# Aufgaben
#1 Beantworte anhand der Entscheidung zum Pflichtteil diese Fragen:
(a) Auf welche Bestimmung des ABGB bezieht sich der Spruch?
(b) Welcher Übernahmspreis wurde im Übergabsvertrag zugrunde gelegt?
(c) Welchen Betrag verlangt die Klägerin vorerst?
#2 Schreibe die Entscheidung zum Pflichtteil nach ihrem letzten Satz weiter.

#### Vorgegebener Text ####

OGH 5Ob120/74

OGH5Ob120/7419.6.1974

SZ 47/76

Normen

ABGB §785 Abs2
ABGB §785 Abs2

 

Spruch:

Solange Kinder des Erblassers am Leben sind, gehören die von ihnen abstammenden Enkelkinder nicht zu den "Pflichtteilsberechtigten Personen" im Sinne des § 785 Abs. 2 ABGB

OGH 19. Juni 1974, 5 Ob 120/74 (OLG Graz 2 R 15/74; LGZ Graz 23 Cg 185/73)

Text

Die Klägerin ist die außereheliche Tochter der am 23. Oktober 1971 ohne Hinterlassung von Vermögen verstorbenen Aloisia R; die Beklagte ist die Tochter der Klägerin. Aloisia R und ihr Ehegatte Franz R haben mit Übergabsvertrag vom 7. September 1967 ihre Liegenschaft EZ X im Ausmaße von 3277 m2 unter Zugrundelegung eines Übernahmspreises von 200.000 S an die Beklagte übertragen. Die Klägerin behauptet, die Besitzübergabe beinhalte eine verschleierte Schenkung, und verlangt, daß diese bei Berechnung des Nachlasses nach ihrer Mutter in Anschlag gebracht werde. Danach betrage der Pflichtteil 76.000 S, wovon sie jedoch vorerst nur einen Betrag von 30.000 S begehrt.

#### Extrahiertes Material ####

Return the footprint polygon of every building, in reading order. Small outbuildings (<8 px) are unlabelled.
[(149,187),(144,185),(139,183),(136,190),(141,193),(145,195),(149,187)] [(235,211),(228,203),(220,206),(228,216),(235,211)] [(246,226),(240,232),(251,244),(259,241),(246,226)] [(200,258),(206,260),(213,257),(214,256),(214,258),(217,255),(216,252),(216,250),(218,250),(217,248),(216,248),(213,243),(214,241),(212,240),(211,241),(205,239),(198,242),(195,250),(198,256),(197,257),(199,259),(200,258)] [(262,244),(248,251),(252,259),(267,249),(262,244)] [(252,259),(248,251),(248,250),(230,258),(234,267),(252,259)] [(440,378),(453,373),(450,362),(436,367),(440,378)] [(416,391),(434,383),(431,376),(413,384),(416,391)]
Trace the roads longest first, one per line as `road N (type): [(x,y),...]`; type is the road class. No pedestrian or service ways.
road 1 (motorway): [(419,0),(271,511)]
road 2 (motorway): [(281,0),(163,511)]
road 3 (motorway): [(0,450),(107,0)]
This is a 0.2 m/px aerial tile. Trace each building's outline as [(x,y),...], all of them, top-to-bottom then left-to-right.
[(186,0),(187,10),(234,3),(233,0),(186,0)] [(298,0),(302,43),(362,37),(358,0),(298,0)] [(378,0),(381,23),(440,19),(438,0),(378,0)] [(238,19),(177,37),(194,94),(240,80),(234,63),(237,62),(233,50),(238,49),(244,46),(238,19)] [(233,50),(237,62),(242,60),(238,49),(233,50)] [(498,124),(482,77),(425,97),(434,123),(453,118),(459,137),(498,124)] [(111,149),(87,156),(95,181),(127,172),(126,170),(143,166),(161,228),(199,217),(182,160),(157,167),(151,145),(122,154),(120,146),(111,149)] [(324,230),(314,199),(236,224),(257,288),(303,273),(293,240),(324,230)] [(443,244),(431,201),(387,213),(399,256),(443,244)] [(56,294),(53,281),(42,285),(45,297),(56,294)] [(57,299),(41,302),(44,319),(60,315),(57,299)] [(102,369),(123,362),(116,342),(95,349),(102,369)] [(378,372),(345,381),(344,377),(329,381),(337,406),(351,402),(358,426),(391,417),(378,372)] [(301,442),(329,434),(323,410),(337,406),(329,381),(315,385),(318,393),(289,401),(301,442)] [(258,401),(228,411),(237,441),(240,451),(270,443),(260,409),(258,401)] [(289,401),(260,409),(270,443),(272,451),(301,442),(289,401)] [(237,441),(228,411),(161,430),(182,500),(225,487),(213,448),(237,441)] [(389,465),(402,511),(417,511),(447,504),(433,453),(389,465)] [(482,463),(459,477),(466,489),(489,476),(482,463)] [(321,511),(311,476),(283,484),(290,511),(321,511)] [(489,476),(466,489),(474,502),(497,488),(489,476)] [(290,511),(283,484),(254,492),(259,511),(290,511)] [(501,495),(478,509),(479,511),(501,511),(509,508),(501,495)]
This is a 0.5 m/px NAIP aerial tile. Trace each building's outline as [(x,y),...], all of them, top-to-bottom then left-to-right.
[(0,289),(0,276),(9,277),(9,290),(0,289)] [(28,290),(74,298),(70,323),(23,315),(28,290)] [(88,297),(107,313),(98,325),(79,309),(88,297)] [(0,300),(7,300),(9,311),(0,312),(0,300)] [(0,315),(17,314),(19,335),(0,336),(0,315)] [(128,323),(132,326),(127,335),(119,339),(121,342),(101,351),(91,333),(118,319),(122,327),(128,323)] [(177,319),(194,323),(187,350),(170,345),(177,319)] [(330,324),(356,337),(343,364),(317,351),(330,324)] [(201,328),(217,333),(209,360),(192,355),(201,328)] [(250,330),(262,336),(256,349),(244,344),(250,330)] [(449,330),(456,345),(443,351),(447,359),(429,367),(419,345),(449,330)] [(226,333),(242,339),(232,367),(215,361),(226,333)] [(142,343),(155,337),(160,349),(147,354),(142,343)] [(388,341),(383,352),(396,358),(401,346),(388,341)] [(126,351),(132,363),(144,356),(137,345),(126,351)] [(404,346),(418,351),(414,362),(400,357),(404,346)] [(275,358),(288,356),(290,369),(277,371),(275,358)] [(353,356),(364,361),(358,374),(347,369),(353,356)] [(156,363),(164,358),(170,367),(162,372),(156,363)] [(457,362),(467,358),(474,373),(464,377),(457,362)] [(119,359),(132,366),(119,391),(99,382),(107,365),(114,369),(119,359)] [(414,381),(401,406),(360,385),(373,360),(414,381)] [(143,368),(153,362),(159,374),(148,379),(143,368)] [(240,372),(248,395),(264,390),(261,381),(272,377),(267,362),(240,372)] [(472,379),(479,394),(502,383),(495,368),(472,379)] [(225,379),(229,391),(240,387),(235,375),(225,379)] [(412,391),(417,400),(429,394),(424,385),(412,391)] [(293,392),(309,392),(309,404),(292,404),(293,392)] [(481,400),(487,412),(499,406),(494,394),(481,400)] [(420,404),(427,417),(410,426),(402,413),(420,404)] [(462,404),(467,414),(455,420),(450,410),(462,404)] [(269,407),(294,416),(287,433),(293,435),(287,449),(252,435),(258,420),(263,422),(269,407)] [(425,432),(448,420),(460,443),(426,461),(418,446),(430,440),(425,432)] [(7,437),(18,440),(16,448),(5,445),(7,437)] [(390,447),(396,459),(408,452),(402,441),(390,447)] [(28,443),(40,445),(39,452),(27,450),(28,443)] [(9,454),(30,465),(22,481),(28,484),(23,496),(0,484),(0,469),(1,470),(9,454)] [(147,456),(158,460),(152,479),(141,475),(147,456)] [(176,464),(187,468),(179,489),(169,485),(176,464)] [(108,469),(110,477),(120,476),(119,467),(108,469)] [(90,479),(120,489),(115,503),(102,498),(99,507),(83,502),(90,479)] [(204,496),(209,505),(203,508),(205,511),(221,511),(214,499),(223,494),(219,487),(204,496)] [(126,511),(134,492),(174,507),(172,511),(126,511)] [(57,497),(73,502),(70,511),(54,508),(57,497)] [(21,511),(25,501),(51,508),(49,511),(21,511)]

####

# Antworten der Reihe nach
#1
(a) § 785 Abs. 2 ABGB
(b) 200.000 S
(c) 30.000 S

#2
Die Beklagte wendet ein, daß der Übergabsvertrag keine Schenkung beinhalte, sondern als "ländlicher Ausgedingsvertrag" der Versorgung der Übergeber diene, und daß der Übernahmspreis den ortsüblichen Kaufpreis der Liegenschaft unter Berücksichtigung verschiedener notwendiger Investitionen am Haus darstelle.

Das Erstgericht wies das Klagebegehren ab und führte zur Begründung aus:

Ob der Übergabsvertrag eine Schenkung enthalte, könne dahingestellt bleiben. Selbst wenn dies der Fall sei, wäre der Klägerin damit nicht gedient, denn die Beklagte als Enkelin der Erblasserin sei nicht als pflichtteilsberechtigte Person anzusehen. Darunter könnten nach § 785 Abs. 2 ABGB nur jene Person verstanden werden, denen in concreto ein Pflichtteilsanspruch zustehe. Pflichtteilsberechtigt sei jedoch nur die Klägerin als Tochter der Erblasserin. Dagegen sei die Beklagte als Enkelin der Erblasserin wie eine fremde Person zu behandeln. Da die allfällige Schenkung mehr als zwei Jahre vor dem Todestag erfolgt sei, könne die Klägerin deren Anrechnung nicht verlangen.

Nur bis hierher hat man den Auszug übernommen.